Julio Cortazar said once that, as in boxing, "the novel always wins by points, while short tales must win by knock-out." In that context, I was wondering this: Does the essay as a literary genre fit into the boxing metaphor? And if so, how would it? I think it is not ridiculous to talk about the essay as a boxing match won by a decision of the judges. In this case the readers would be the judges. That is, they stop being contenders to become analysts of the arguments that ultimately make them take a stand on what they read.
I believe the essay is just that, a presentation of arguments on any particular issue that asks the readers to take sides and develop judgments.
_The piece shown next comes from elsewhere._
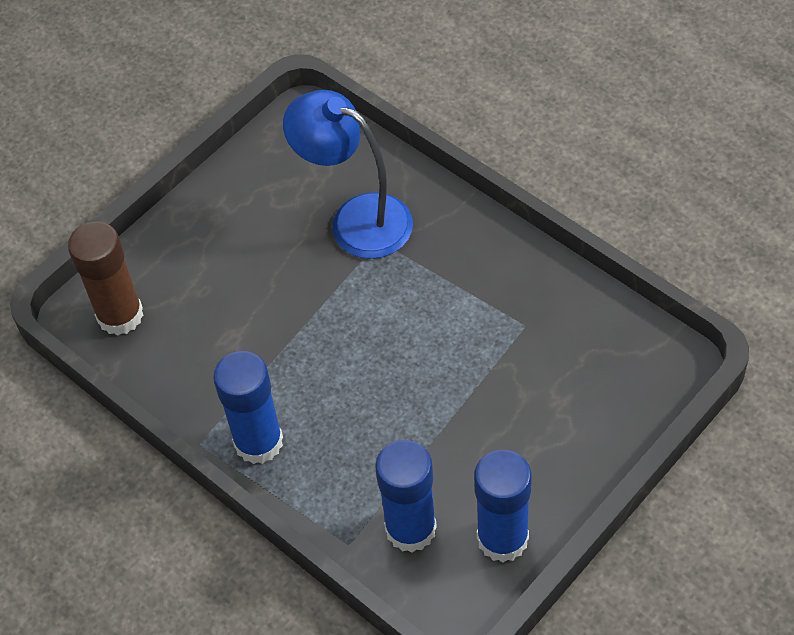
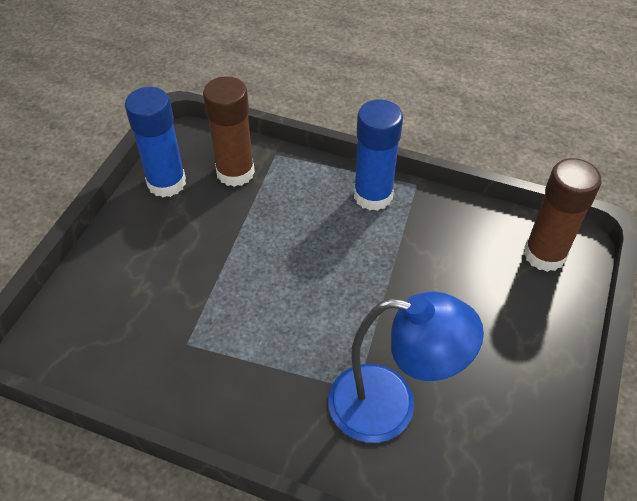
camera: 155 degrees right, 5 degrees down
(410, 529) = (235, 172): blue glue stick -> brown glue stick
As well as judges of a fight, in the essay, readers produce subjective judgments on the arguments presented to them and, in one way or another, take a position, assess, decide and reach a verdict which, as in boxing, not always is unanimous, and maybe that's what's fascinating about the essay: not to leave anyone indifferent, or one is convinced by the arguments or is not, or takes the position of the essayist or goes in an opposite direction.
For this reason, I consider that the essay is important in both form and substance; it is not enough to expose some arguments, it is necessary also to mold them, aligning and presenting them according to the target audience because, at the end, it is the one who approves if the essay met its objectives. But unlike in a boxing fight, if you give a good argumentative fight, as an essayist, you will have already won at the onset.